# INPUT:
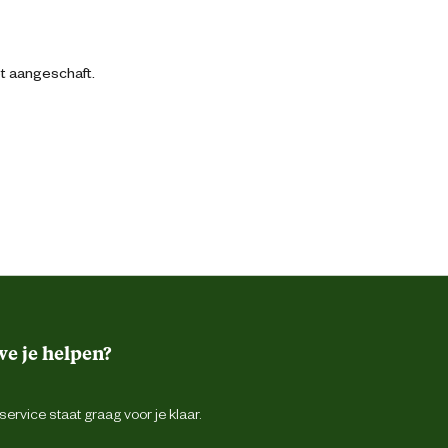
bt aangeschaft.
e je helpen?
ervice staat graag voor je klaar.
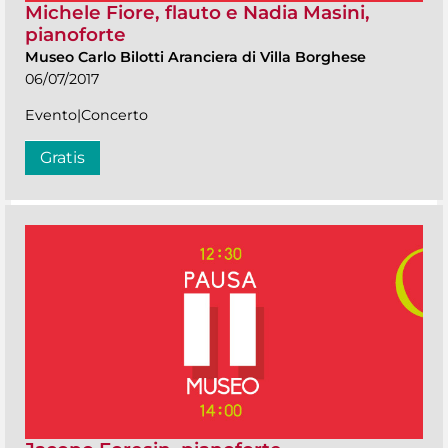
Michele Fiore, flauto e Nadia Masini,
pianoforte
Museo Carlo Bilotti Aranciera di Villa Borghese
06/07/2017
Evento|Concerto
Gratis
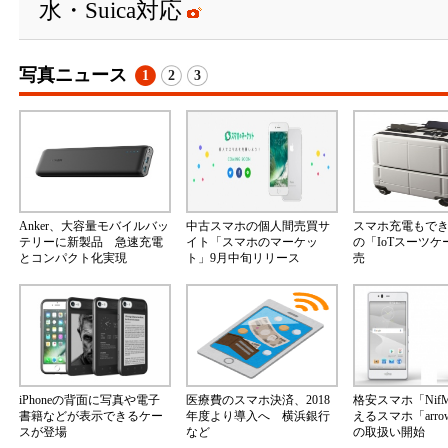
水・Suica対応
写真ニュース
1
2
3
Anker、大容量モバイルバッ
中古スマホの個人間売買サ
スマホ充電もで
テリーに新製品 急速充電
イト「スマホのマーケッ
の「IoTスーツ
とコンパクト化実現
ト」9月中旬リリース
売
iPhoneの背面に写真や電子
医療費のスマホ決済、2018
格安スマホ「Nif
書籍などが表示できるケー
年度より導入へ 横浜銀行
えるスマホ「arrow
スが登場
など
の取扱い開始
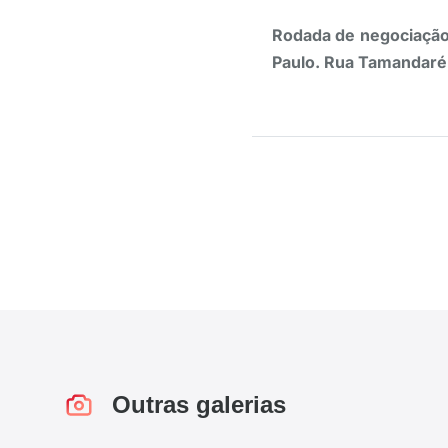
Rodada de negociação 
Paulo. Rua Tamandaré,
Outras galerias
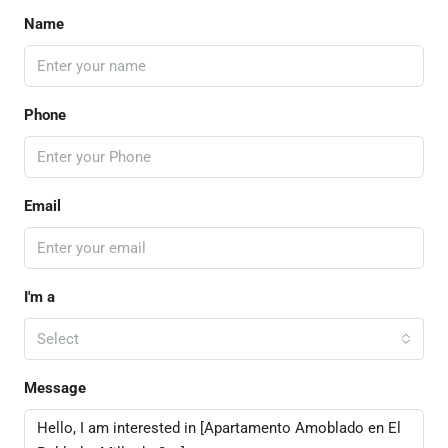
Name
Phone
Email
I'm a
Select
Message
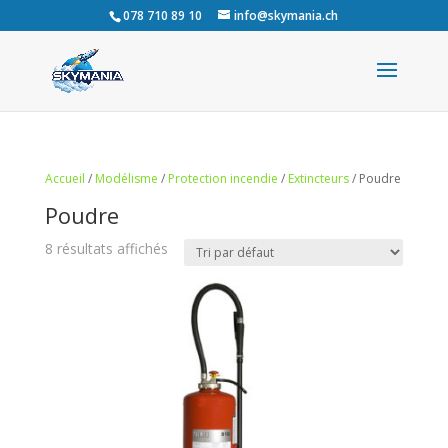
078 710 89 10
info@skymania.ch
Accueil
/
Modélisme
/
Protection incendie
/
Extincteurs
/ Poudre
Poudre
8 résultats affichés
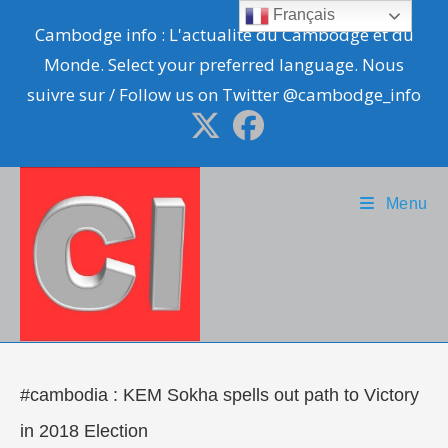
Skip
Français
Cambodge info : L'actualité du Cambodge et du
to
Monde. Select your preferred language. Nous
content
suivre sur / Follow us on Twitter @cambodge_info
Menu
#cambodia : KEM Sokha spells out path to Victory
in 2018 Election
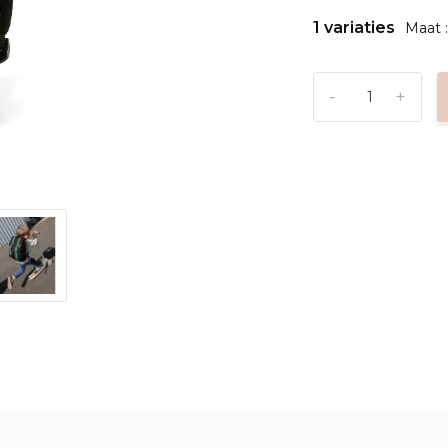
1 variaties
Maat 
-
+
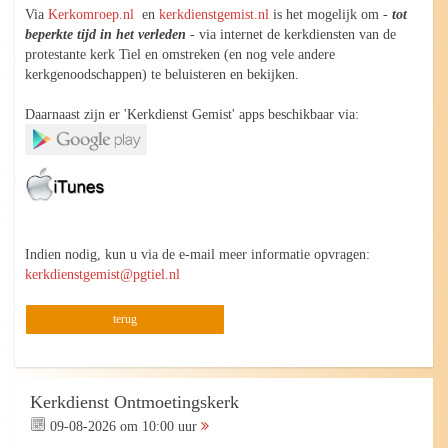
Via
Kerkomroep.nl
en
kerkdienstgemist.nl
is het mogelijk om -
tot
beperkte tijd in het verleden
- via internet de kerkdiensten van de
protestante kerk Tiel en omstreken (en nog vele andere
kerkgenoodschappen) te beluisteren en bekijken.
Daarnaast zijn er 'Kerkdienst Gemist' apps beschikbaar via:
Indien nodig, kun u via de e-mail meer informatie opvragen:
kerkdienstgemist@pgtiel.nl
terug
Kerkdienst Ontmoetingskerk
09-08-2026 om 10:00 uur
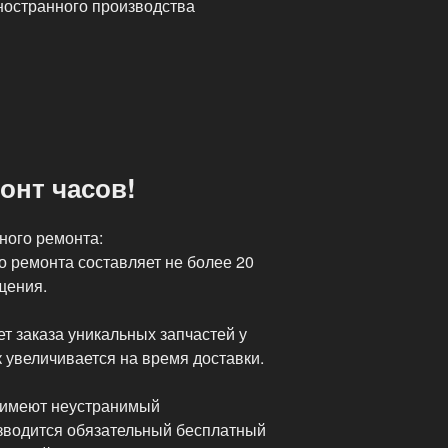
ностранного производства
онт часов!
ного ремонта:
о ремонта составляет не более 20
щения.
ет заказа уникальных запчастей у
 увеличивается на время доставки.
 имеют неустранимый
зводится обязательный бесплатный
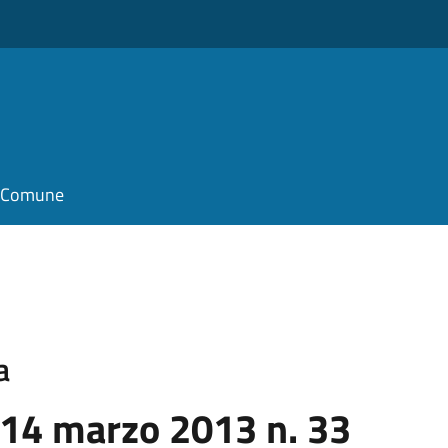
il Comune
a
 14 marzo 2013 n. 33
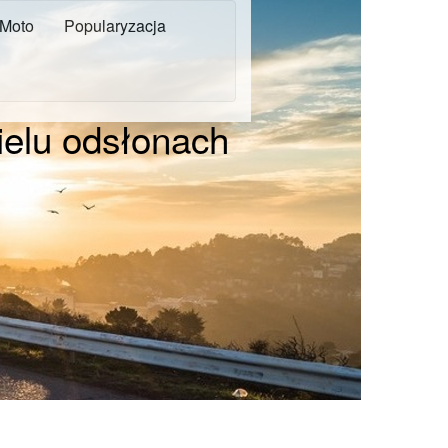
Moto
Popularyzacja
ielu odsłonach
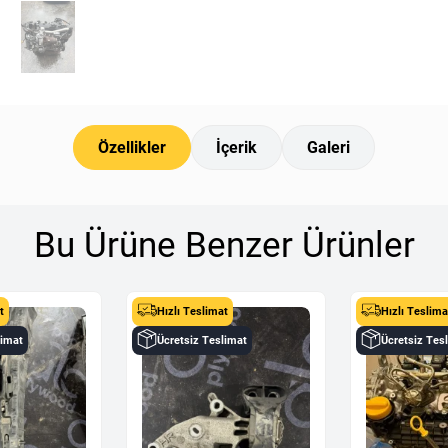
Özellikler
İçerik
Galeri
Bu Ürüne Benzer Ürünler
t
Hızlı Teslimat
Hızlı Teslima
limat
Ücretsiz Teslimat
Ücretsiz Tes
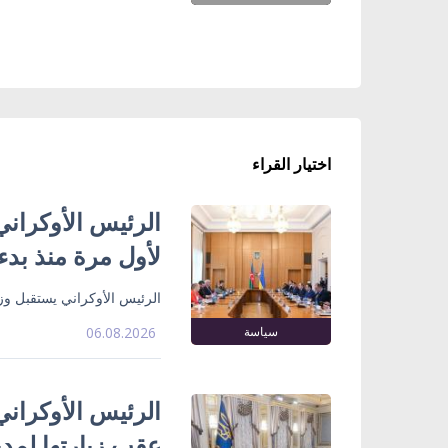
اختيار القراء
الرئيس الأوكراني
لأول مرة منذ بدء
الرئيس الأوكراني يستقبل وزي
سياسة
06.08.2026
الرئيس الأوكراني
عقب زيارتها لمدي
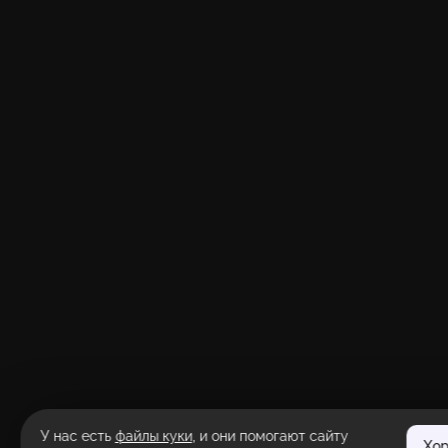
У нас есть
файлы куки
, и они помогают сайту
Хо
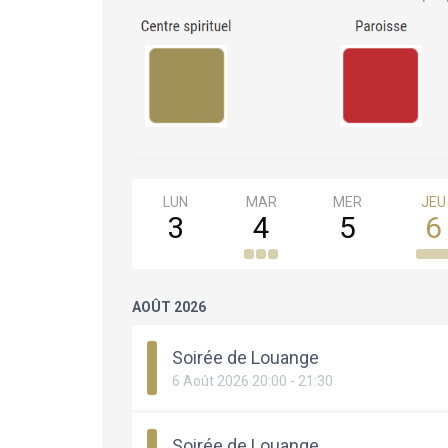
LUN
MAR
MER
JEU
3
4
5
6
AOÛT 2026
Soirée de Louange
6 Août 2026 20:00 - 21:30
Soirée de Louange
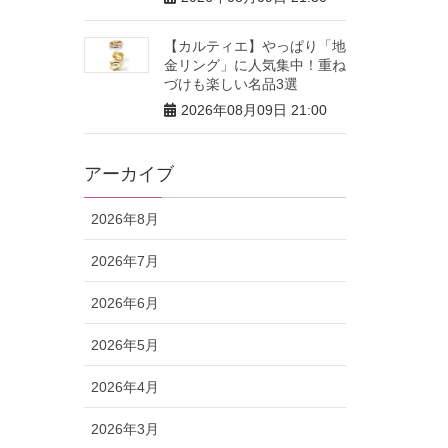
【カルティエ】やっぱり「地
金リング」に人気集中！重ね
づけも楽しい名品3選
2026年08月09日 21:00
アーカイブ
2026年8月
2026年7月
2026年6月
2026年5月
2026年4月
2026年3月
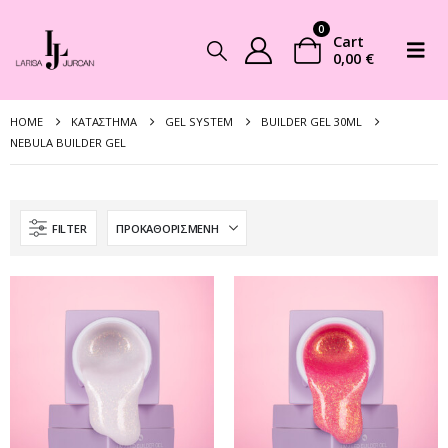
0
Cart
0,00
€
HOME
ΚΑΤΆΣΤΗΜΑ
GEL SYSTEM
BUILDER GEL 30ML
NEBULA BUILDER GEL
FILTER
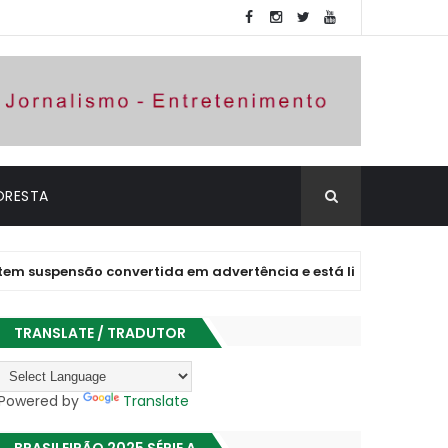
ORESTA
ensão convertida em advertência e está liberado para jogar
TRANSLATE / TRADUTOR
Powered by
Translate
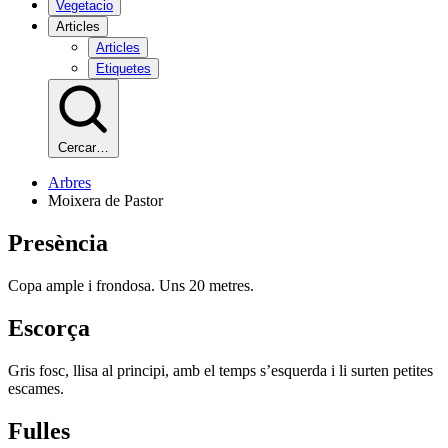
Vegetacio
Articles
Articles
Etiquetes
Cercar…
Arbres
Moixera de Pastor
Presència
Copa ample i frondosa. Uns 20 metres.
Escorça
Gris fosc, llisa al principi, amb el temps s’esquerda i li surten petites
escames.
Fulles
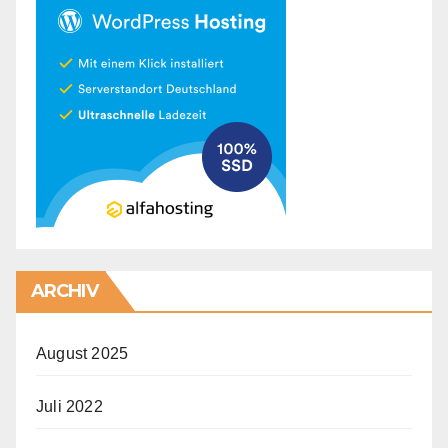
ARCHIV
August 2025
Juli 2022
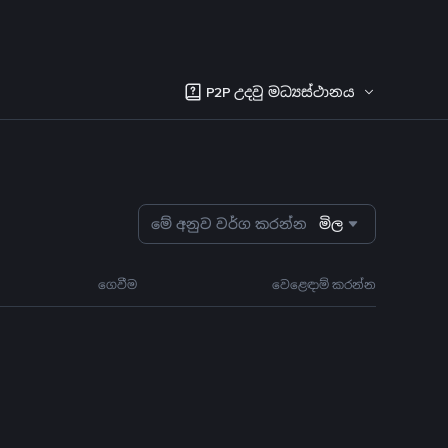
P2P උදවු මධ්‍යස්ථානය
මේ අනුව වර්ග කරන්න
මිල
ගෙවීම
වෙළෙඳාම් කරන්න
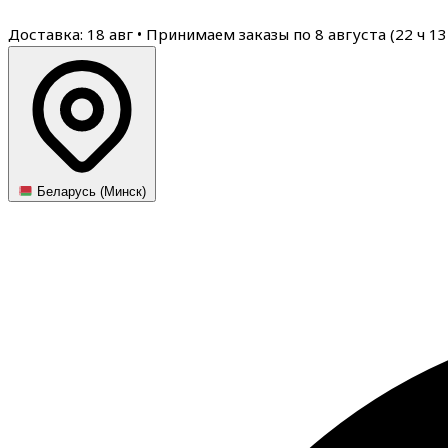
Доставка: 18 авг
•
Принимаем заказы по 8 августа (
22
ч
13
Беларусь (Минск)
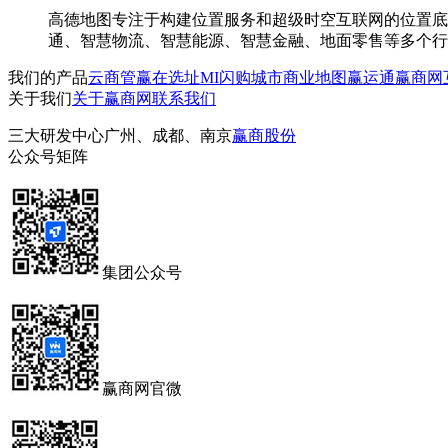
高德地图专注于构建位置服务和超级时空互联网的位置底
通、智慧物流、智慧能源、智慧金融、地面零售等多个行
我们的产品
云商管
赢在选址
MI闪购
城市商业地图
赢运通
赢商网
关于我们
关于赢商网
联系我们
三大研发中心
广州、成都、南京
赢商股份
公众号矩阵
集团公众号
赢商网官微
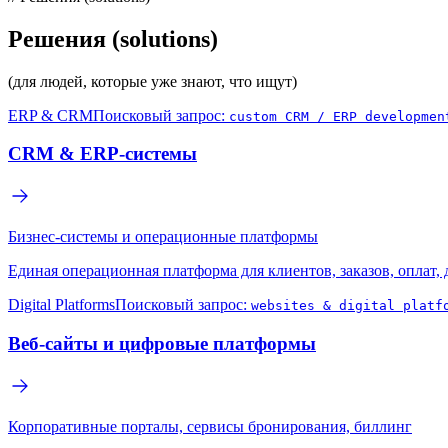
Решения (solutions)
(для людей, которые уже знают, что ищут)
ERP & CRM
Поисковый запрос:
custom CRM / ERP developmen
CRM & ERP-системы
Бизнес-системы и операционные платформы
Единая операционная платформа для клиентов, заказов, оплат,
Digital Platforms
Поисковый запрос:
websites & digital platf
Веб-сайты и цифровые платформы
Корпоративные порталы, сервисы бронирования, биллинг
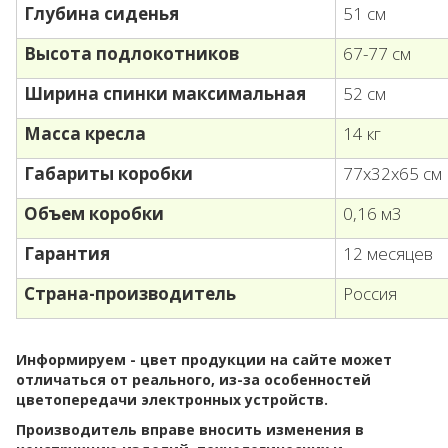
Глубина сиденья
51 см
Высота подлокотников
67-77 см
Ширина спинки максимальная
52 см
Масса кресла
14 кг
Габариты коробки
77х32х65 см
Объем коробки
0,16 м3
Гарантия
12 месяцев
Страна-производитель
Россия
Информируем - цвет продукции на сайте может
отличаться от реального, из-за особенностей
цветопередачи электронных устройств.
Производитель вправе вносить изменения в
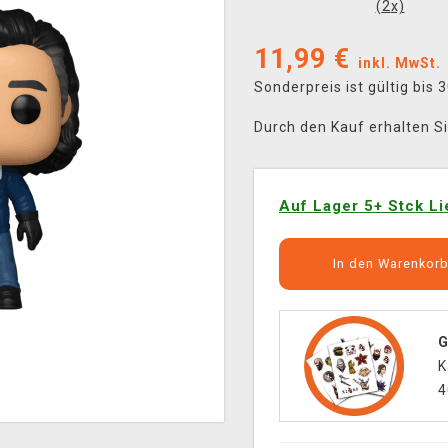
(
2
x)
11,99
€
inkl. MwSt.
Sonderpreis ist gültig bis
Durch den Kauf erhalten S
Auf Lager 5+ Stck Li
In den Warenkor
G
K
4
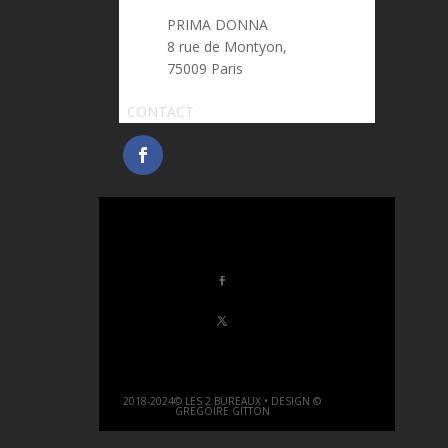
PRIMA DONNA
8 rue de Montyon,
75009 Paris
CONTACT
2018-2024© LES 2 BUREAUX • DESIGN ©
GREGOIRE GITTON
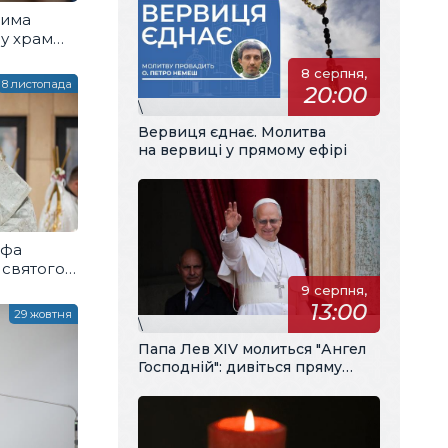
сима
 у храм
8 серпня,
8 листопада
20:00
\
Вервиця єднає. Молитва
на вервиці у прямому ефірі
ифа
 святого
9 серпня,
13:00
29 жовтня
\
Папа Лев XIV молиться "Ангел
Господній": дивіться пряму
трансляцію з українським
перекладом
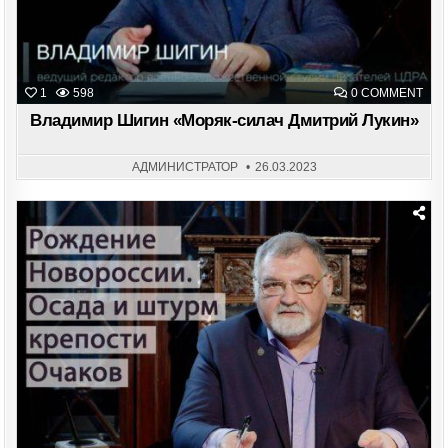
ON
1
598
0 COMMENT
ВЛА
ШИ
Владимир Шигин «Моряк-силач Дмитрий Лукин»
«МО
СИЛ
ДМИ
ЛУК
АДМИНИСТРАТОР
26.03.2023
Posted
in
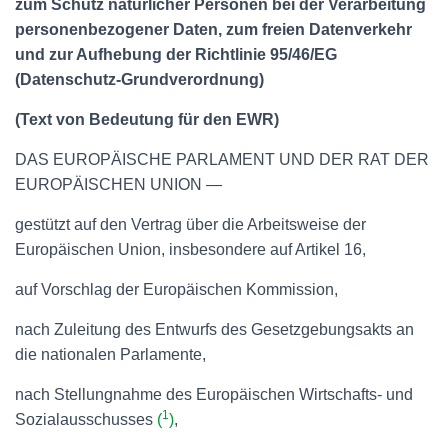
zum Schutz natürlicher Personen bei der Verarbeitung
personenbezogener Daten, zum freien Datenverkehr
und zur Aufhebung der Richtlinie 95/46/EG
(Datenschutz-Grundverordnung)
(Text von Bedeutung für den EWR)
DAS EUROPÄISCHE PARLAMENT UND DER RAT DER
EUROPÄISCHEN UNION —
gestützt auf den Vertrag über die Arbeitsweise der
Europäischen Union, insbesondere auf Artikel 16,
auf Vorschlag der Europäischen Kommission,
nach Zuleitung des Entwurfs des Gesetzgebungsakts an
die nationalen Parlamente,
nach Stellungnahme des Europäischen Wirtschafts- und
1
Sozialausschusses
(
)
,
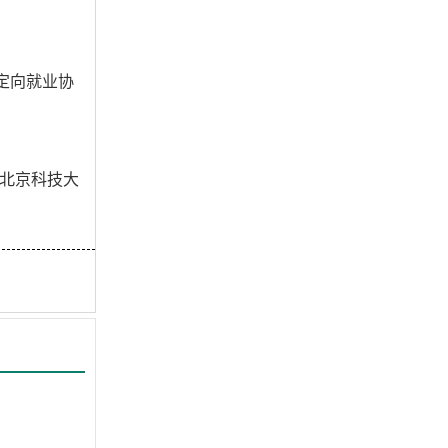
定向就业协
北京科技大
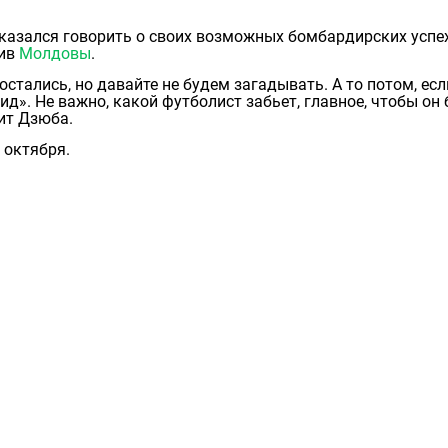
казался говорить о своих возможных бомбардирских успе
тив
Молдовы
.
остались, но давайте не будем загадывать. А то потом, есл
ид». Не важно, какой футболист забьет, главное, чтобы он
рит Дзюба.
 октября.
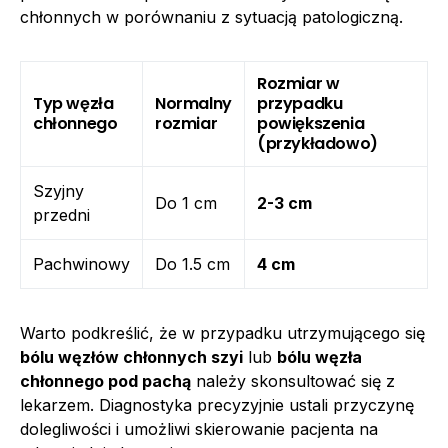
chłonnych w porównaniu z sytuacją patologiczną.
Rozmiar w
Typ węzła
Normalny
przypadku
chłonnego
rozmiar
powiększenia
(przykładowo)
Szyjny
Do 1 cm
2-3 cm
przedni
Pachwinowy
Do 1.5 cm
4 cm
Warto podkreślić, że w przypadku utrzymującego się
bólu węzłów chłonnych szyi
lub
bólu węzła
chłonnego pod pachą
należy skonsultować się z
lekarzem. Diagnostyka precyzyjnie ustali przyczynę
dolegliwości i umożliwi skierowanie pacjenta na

# PROBLEM TO SOLVE:
Reproduce the entries from the line with "Michele Fiore, flauto" to the line with "in 2018 Election" word for word, leaving out the pictures.

# SOLUTION TO THE PROBLEM:
Michele Fiore, flauto e Nadia Masini,
pianoforte
Museo Carlo Bilotti Aranciera di Villa Borghese
06/07/2017
Evento|Concerto
Gratis
水・Suica対応
写真ニュース
1
2
3
Anker、大容量モバイルバッ
中古スマホの個人間売買サ
スマホ充電もで
テリーに新製品 急速充電
イト「スマホのマーケッ
の「IoTスーツ
とコンパクト化実現
ト」9月中旬リリース
売
iPhoneの背面に写真や電子
医療費のスマホ決済、2018
格安スマホ「Nif
書籍などが表示できるケー
年度より導入へ 横浜銀行
えるスマホ「arrow
スが登場
など
の取扱い開始
Rodada de negociação 
Paulo. Rua Tamandaré,
Outras galerias
Name
Phone
Email
I'm a
Select
Message
078 710 89 10
info@skymania.ch
Accueil
/
Modélisme
/
Protection incendie
/
Extincteurs
/ Poudre
Poudre
8 résultats affichés
Skip
Français
Cambodge info : L'actualité du Cambodge et du
to
Monde. Select your preferred language. Nous
content
suivre sur / Follow us on Twitter @cambodge_info
Menu
#cambodia : KEM Sokha spells out path to Victory
in 2018 Election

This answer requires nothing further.